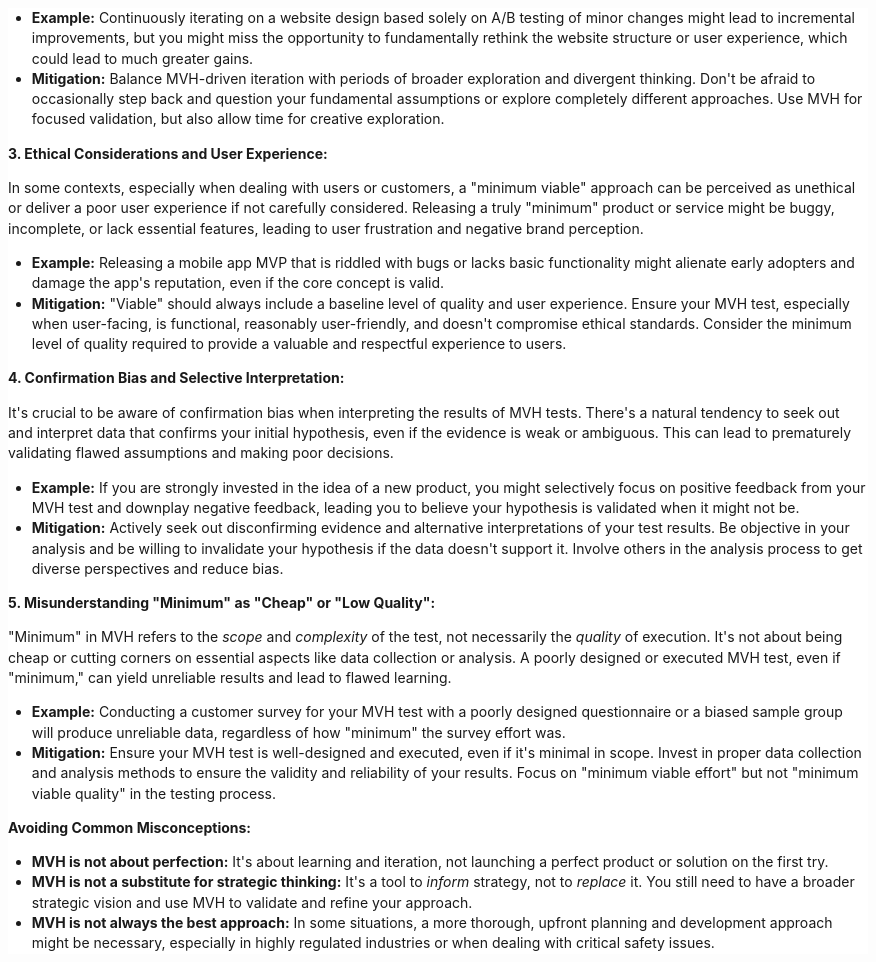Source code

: *   **Example:**  Continuously iterating on a website design based solely on A/B testing of minor changes might lead to incremental improvements, but you might miss the opportunity to fundamentally rethink the website structure or user experience, which could lead to much greater gains.
*   **Mitigation:**  Balance MVH-driven iteration with periods of broader exploration and divergent thinking.  Don't be afraid to occasionally step back and question your fundamental assumptions or explore completely different approaches.  Use MVH for focused validation, but also allow time for creative exploration.

**3. Ethical Considerations and User Experience:**

In some contexts, especially when dealing with users or customers, a "minimum viable" approach can be perceived as unethical or deliver a poor user experience if not carefully considered.  Releasing a truly "minimum" product or service might be buggy, incomplete, or lack essential features, leading to user frustration and negative brand perception.

*   **Example:**  Releasing a mobile app MVP that is riddled with bugs or lacks basic functionality might alienate early adopters and damage the app's reputation, even if the core concept is valid.
*   **Mitigation:**  "Viable" should always include a baseline level of quality and user experience.  Ensure your MVH test, especially when user-facing, is functional, reasonably user-friendly, and doesn't compromise ethical standards.  Consider the minimum level of quality required to provide a valuable and respectful experience to users.

**4. Confirmation Bias and Selective Interpretation:**

It's crucial to be aware of confirmation bias when interpreting the results of MVH tests.  There's a natural tendency to seek out and interpret data that confirms your initial hypothesis, even if the evidence is weak or ambiguous.  This can lead to prematurely validating flawed assumptions and making poor decisions.

*   **Example:**  If you are strongly invested in the idea of a new product, you might selectively focus on positive feedback from your MVH test and downplay negative feedback, leading you to believe your hypothesis is validated when it might not be.
*   **Mitigation:**  Actively seek out disconfirming evidence and alternative interpretations of your test results.  Be objective in your analysis and be willing to invalidate your hypothesis if the data doesn't support it.  Involve others in the analysis process to get diverse perspectives and reduce bias.

**5. Misunderstanding "Minimum" as "Cheap" or "Low Quality":**

"Minimum" in MVH refers to the *scope* and *complexity* of the test, not necessarily the *quality* of execution.  It's not about being cheap or cutting corners on essential aspects like data collection or analysis.  A poorly designed or executed MVH test, even if "minimum," can yield unreliable results and lead to flawed learning.

*   **Example:**  Conducting a customer survey for your MVH test with a poorly designed questionnaire or a biased sample group will produce unreliable data, regardless of how "minimum" the survey effort was.
*   **Mitigation:**  Ensure your MVH test is well-designed and executed, even if it's minimal in scope.  Invest in proper data collection and analysis methods to ensure the validity and reliability of your results.  Focus on "minimum viable effort" but not "minimum viable quality" in the testing process.

**Avoiding Common Misconceptions:**

*   **MVH is not about perfection:** It's about learning and iteration, not launching a perfect product or solution on the first try.
*   **MVH is not a substitute for strategic thinking:** It's a tool to *inform* strategy, not to *replace* it.  You still need to have a broader strategic vision and use MVH to validate and refine your approach.
*   **MVH is not always the best approach:** In some situations, a more thorough, upfront planning and development approach might be necessary, especially in highly regulated industries or when dealing with critical safety issues.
○ ○ ○ ○ ○ ○ ○
▸ WHAT IS NEEDED:
Repeat the data above exactly; images are not part of the copy.

▸ ANSWER SPACE:
Source code

: *   **Example:**  Continuously iterating on a website design based solely on A/B testing of minor changes might lead to incremental improvements, but you might miss the opportunity to fundamentally rethink the website structure or user experience, which could lead to much greater gains.
*   **Mitigation:**  Balance MVH-driven iteration with periods of broader exploration and divergent thinking.  Don't be afraid to occasionally step back and question your fundamental assumptions or explore completely different approaches.  Use MVH for focused validation, but also allow time for creative exploration.

**3. Ethical Considerations and User Experience:**

In some contexts, especially when dealing with users or customers, a "minimum viable" approach can be perceived as unethical or deliver a poor user experience if not carefully considered.  Releasing a truly "minimum" product or service might be buggy, incomplete, or lack essential features, leading to user frustration and negative brand perception.

*   **Example:**  Releasing a mobile app MVP that is riddled with bugs or lacks basic functionality might alienate early adopters and damage the app's reputation, even if the core concept is valid.
*   **Mitigation:**  "Viable" should always include a baseline level of quality and user experience.  Ensure your MVH test, especially when user-facing, is functional, reasonably user-friendly, and doesn't compromise ethical standards.  Consider the minimum level of quality required to provide a valuable and respectful experience to users.

**4. Confirmation Bias and Selective Interpretation:**

It's crucial to be aware of confirmation bias when interpreting the results of MVH tests.  There's a natural tendency to seek out and interpret data that confirms your initial hypothesis, even if the evidence is weak or ambiguous.  This can lead to prematurely validating flawed assumptions and making poor decisions.

*   **Example:**  If you are strongly invested in the idea of a new product, you might selectively focus on positive feedback from your MVH test and downplay negative feedback, leading you to believe your hypothesis is validated when it might not be.
*   **Mitigation:**  Actively seek out disconfirming evidence and alternative interpretations of your test results.  Be objective in your analysis and be willing to invalidate your hypothesis if the data doesn't support it.  Involve others in the analysis process to get diverse perspectives and reduce bias.

**5. Misunderstanding "Minimum" as "Cheap" or "Low Quality":**

"Minimum" in MVH refers to the *scope* and *complexity* of the test, not necessarily the *quality* of execution.  It's not about being cheap or cutting corners on essential aspects like data collection or analysis.  A poorly designed or executed MVH test, even if "minimum," can yield unreliable results and lead to flawed learning.

*   **Example:**  Conducting a customer survey for your MVH test with a poorly designed questionnaire or a biased sample group will produce unreliable data, regardless of how "minimum" the survey effort was.
*   **Mitigation:**  Ensure your MVH test is well-designed and executed, even if it's minimal in scope.  Invest in proper data collection and analysis methods to ensure the validity and reliability of your results.  Focus on "minimum viable effort" but not "minimum viable quality" in the testing process.

**Avoiding Common Misconceptions:**

*   **MVH is not about perfection:** It's about learning and iteration, not launching a perfect product or solution on the first try.
*   **MVH is not a substitute for strategic thinking:** It's a tool to *inform* strategy, not to *replace* it.  You still need to have a broader strategic vision and use MVH to validate and refine your approach.
*   **MVH is not always the best approach:** In some situations, a more thorough, upfront planning and development approach might be necessary, especially in highly regulated industries or when dealing with critical safety issues.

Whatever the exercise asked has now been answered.